TUJUAN TUGAS: Kembalikan bagian teks tentang kampanye politik di bawah ini, mulai dari "Parpol tak ada" dan terus sampai "itu money politic.", tanpa mengubah satu kata pun.

TEKS BACAAN:

------------------------------------

Untuk itu diperlukan kampanye tahap dua dan ini sebenarnya jauh lebih penting untuk menyehatkan iklim kampanye kita yang bobroknya luar biasa. Kampanye ini adalah common campaign.
Common artinya sama, sejajar dan semacamnya. Artinya, si juru kampanye, caleg, capres dan yang lain-lain, mesti menempatkan diri dulu sejajar dengan dengan masyarakat. Jadi kalau ketemu petani ya jangan pakai dasi. Mungkin si petani nanti akan terpana (karena ada variabel kelas dalam masyarakat yang masih feodal), namun keterpanaan tidak akan efektif karena justru dengan adanya jurang kesenjangan itu, si petani tadi menjadi antipati.
Dampak jelek yang kedua, karena “dasi” itu nanti dilambangkan dengan tingkat yang lebih tinggi, maka yang lebih rendah akan berada dalam posisi “meminta”. Dari situ bisa ketahuan, mengapa banyak orang yang berkampanye harus menyediakan duit banyak untuk dibagi-bagikan kepada masyarakat yang ditemuinya. Dan itu jelas money politic. Money politic tak melulu uang, tapi juga paket sembako, iming-iming kupon sembako murah dan seterusnya.
Parpol tak ada urusannya dengan pembagian sembako, itu urusannya Bulog, mekanisme pasar, Deperindag, dan kawan-kawannya. Partai politik ya urusannya politik saja, jangan sampai bawa-bawa baju yang lain. Parpol urusannya bagaimana mekanisme itu berjalan adil dalam dataran kebijakan, pressing ke eksekutif dan seterusnya. Jadi kalau parpol sampai membagi kupon sembako, sekali lagi itu namanya “jual beli”, dan itu money politic.
Nah, konsep kesejajaran ini pun sebenarnya tak ideal. Pasalnya, eksekutif itu sejatinya “pelayan”, dan legislatif itu “wakil”. Jadi, posisinya hakikatnya lebih rendah dari masyarakat. Dengan begini, sebenarnya ditinjau posisi komunikasi, para caleg, capres atau kandidat dalam pilkada, itu adalah “komunikan”; pihak yang menjadi objek komunikasi. Karena dia objek, maka posisinya lebih banyak menerima dan mendengarkan. Tidak bisa dipakai sistem dua arah, karena posisinya sudah berbeda. Apapun cerita sebuah “diskusi” antara “guru” dan “murid”, tetap saja substansinya adalah guru sedang mengajarkan ilmu kepada murid, bukan sebaliknya.

------------------------------------

BAHAN SUMBER:
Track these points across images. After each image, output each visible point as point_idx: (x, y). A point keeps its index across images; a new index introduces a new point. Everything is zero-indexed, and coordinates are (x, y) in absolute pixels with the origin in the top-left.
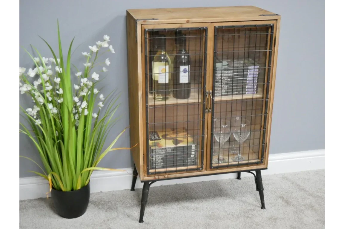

------------------------------------

HASIL JAWABAN:
Parpol tak ada urusannya dengan pembagian sembako, itu urusannya Bulog, mekanisme pasar, Deperindag, dan kawan-kawannya. Partai politik ya urusannya politik saja, jangan sampai bawa-bawa baju yang lain. Parpol urusannya bagaimana mekanisme itu berjalan adil dalam dataran kebijakan, pressing ke eksekutif dan seterusnya. Jadi kalau parpol sampai membagi kupon sembako, sekali lagi itu namanya “jual beli”, dan itu money politic.